Dans cette «Lettre urgente à monsieur le président de la république par un médecin ni dans la panique ni dans la léthargie», l’auteure appelle le chef de l’Etat, en prévision d’«une flambée soudaine prochainement» du coronavirus en Tunisie, de parler moins et d’agir davantage.
Par Dr Lilia Bouguira *
La Tunisie est un petit pays avec 12 millions d’habitants. Elle manque de moyens. Ses hôpitaux sont déjà fatigués par le temps et la pénurie depuis des années. Son infrastructure sanitaire est frileuse et fragile.
Par ailleurs, nous manquons d’hôpitaux dans le pays. 175 établissements sanitaires entre hôpital de XIe conscription, régional et universitaires sans compter les structures de dialyse qui sont en permanence pris et le secteur privé qui compte une centaine de cliniques.
Nous comptons 270 lits de réanimation en tout. En extrapolant sur le nombre de respirateurs, nous en comptons 600 qui assureront aux malades en insuffisance respiratoire grave due à la contamination par le virus une respiration mécanique artificielle au besoin en attendant la guérison.
Nous comptons environ 15.000 médecins dont environ 500 anesthésistes-réanimateurs sur tout le territoire.
Nous comptons environ 42.000 paramédicaux tous les secteurs confondus.
Selon l’Organisation mondiale de la santé (OMS), le coronavirus a contaminé plus de 121.500 personnes dans le monde et a tué près de 4.370 personnes soit un taux de létalité à environ 3,6% dans le monde dont les plus affectés sont les personnes âgées et à risque.

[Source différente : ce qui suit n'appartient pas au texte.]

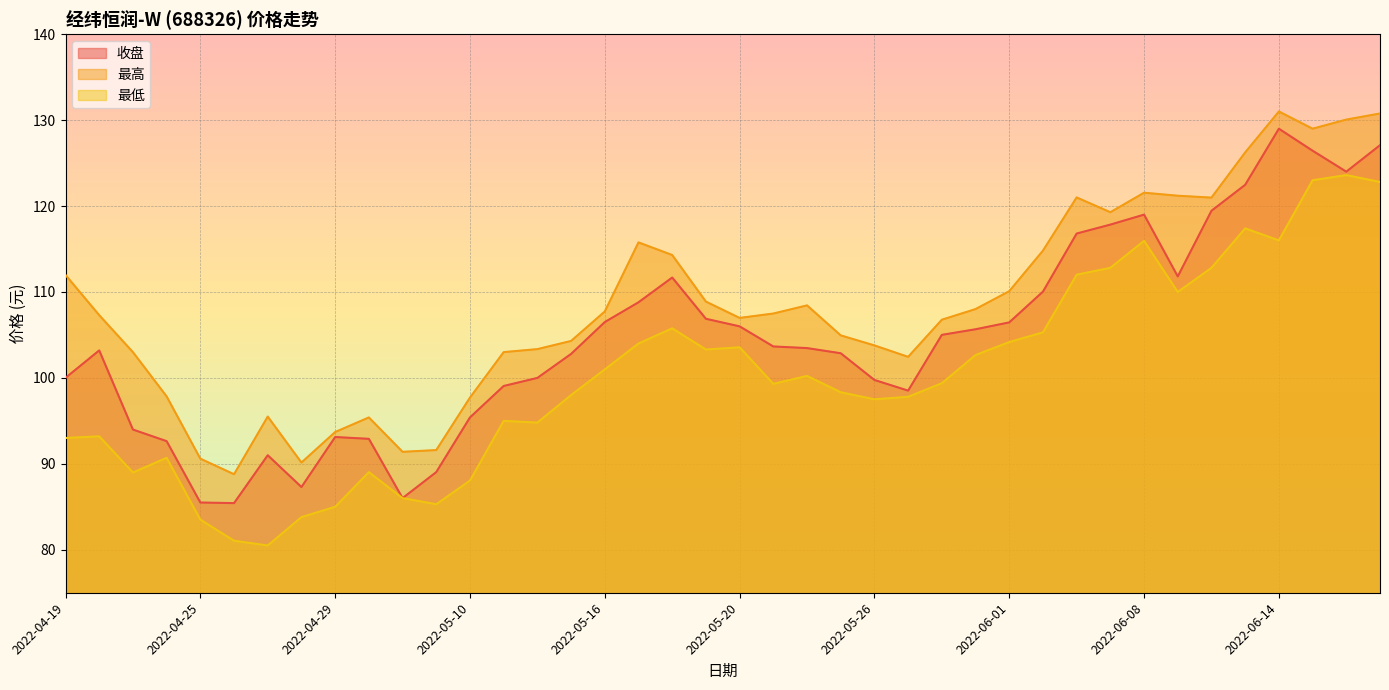

What are all the series names shown in the legend?

收盘, 最高, 最低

Toujours selon l’OMS, 70% des personnes contaminées ont guéri, 30% sont des cas sévères voire très graves et qui correspondent à la tranche d’âge des plus de 60 et multitarés. Dans cette tranche, les sexagénaires et plus sont les plus concernés.
Si nous faisons cas de l’Italie pays voisin et qui nous ressemble beaucoup en tant que conditions climatiques et conduites sociales, ce pays a actuellement étendu les mesures d’isolement à tout son territoire pour endiguer l’épidémie. Ainsi, 60 millions d’Italiens sont confinés chez eux à cause de la flambée de l’épidémie. Près de 9000 cas confirmés et 463 morts depuis l’apparition du premier cas. Les urgences sont submergées.
Les services de réanimation dépassés par le nombre de malades graves. Les médecins sont débordés et tombent eux-mêmes malades ou observent l’isolement. Tout arrive à manquer surtout les respirateurs et les chambres de réanimation.
Bref, l’Italie est devenue un grand hôpital à ciel ouvert et où les médecins sont contraints à faire un choix entre ceux qui doivent vivre et ceux qui non. Comme en temps de guerre. Tout cela parce que le temps écoulé pour prendre la décision des mesures extrêmes de prévention sur tout le territoire n’a pas été bien adapté. La catastrophe n’en a été que plus lourde.
Monsieur le président, il s’agit là de la sécurité de tout le pays. Ne nous faites pas de grands discours. Evaluez, agissez et prenez la sage décision. Soyez au rendez-vous avec notre histoire.
Évaluez les risques pour la nation et prenez la sage décision de fermer nos frontières à tous les pays à haut risque, d’imposer l’isolement sur le territoire en commençant par les zones plus touchées et d’élargir au plus rapidement le périmètre s’il le faut.
Il n’y a plus de temps à perdre parce que nous risquons de perdre le contrôle avec les maigres moyens de ce pays, sachant que seul 7 cas se sont déclarés jusqu’à ce jour. Plus de 2000 en isolement.
Imaginez un seul instant qu’il y ait une flambée soudaine prochainement et que nous ne disposons que de 15.000 médecins dont uniquement 500 anesthésistes-réanimateurs, 270 lits de réanimation et 600 respirateurs pour 12 millions de personnes dont 14% environ ont plus de 60 ans soit près de 2 millions de la population totale. L’entité la plus à risque de gravité.
Pour tout cela et devant tout cet état des lieux, prévenir reste notre seul grand moyen.
Monsieur le président pour tout cela, je vous saisis.
*Médecin et activiste de la société civile.